Activism

'We are here and we exist': Inside the neighbourhood offering sanctuary to queer Russians and Ukrainians

Little Odessa is home to tens of thousands of immigrants from Russia, Ukraine, and many other post-Soviet countries. Now they have their own Pride march

You’ve probably heard of Coney Island, the iconic amusement park in New York, right at the bottom of Brooklyn. What you may not know is that just next door sits Brighton Beach, the largest Russian-speaking community in the US.

Nicknamed Little Odessa, the neighbourhood is home to tens of thousands of immigrants from Russia, Ukraine and many other post-Soviet countries. It may be sitting yards away from a global tourist attraction, but it is its own little world.

According to a survey from 2021, 67% of its residents reported having a language other than English as their primary language. Back in 2011, another study found that 36% of them didn’t speak English at all.

This probably explains why many of the signs at Brighton Beach’s annual Pride march are written in Cyrillic. Launched by RUSA LGBTQ+ in 2017, it is currently the longest running Russian-speaking parade of its kind in the world. 

“We are the only officially registered nonprofit in the entire Western hemisphere that serves the Russian-speaking LGBTQ+ community, which sounds cool for grant writing and budget proposals but in reality, we wish we had more community”, said Maxim Ibadov, who works for the grassroots group and uses they/them pronouns.

Data drawn from a collection

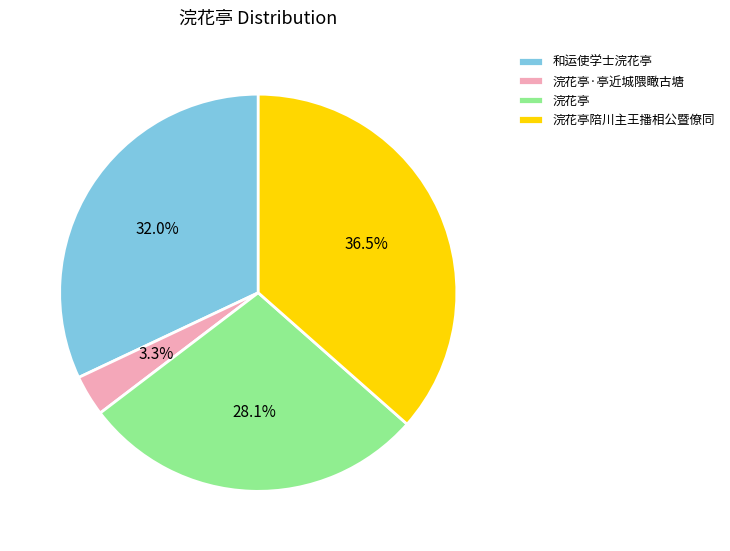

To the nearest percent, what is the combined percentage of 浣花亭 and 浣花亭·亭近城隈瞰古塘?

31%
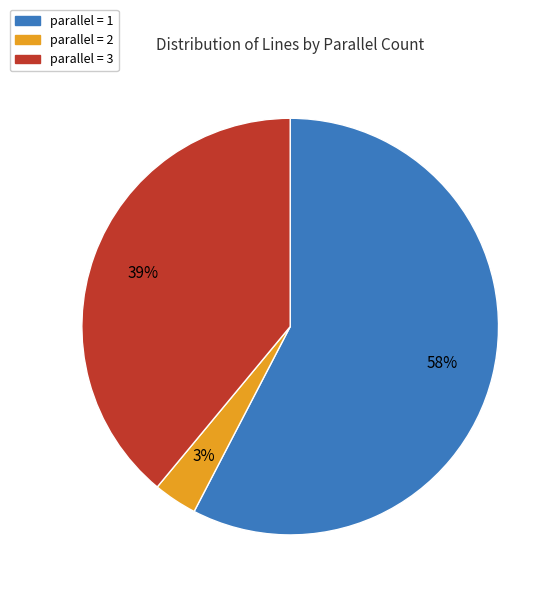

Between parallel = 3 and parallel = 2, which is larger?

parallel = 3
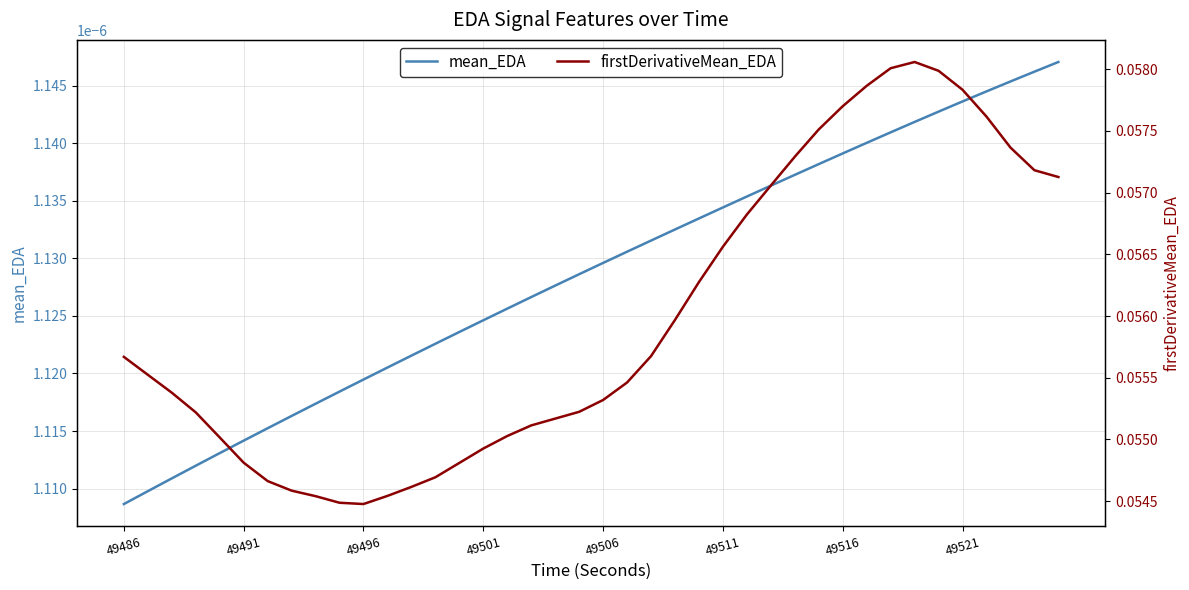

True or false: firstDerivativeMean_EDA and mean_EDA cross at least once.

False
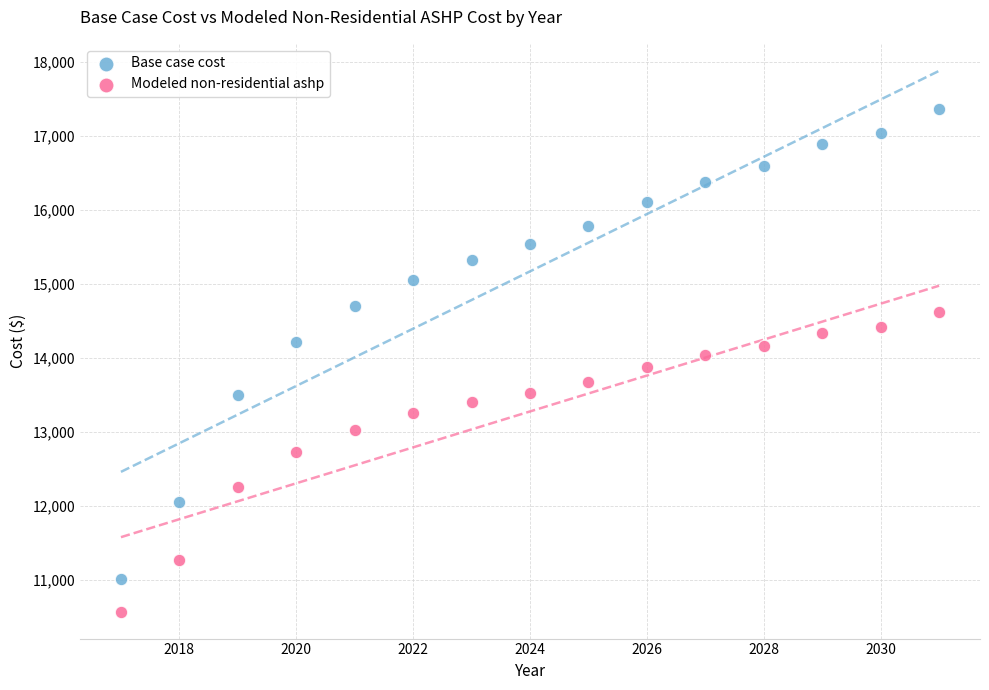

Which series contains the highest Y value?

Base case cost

■ **TASKS AND EXERCISES**
1 – From the article on Brighton Beach's Pride march, extract the passage starting at "Nicknamed Little Odessa, the" and ending at "English at all.".
2 – Copy all of the records word for word, omitting the pictures.
The article and the records have nothing to do with each other.

■ **RESPONSES**
1 –
Nicknamed Little Odessa, the neighbourhood is home to tens of thousands of immigrants from Russia, Ukraine and many other post-Soviet countries. It may be sitting yards away from a global tourist attraction, but it is its own little world.

According to a survey from 2021, 67% of its residents reported having a language other than English as their primary language. Back in 2011, another study found that 36% of them didn’t speak English at all.

2 –
To the nearest percent, what is the combined percentage of 浣花亭 and 浣花亭·亭近城隈瞰古塘?

31%

Between parallel = 3 and parallel = 2, which is larger?

parallel = 3

True or false: firstDerivativeMean_EDA and mean_EDA cross at least once.

False

Which series contains the highest Y value?

Base case cost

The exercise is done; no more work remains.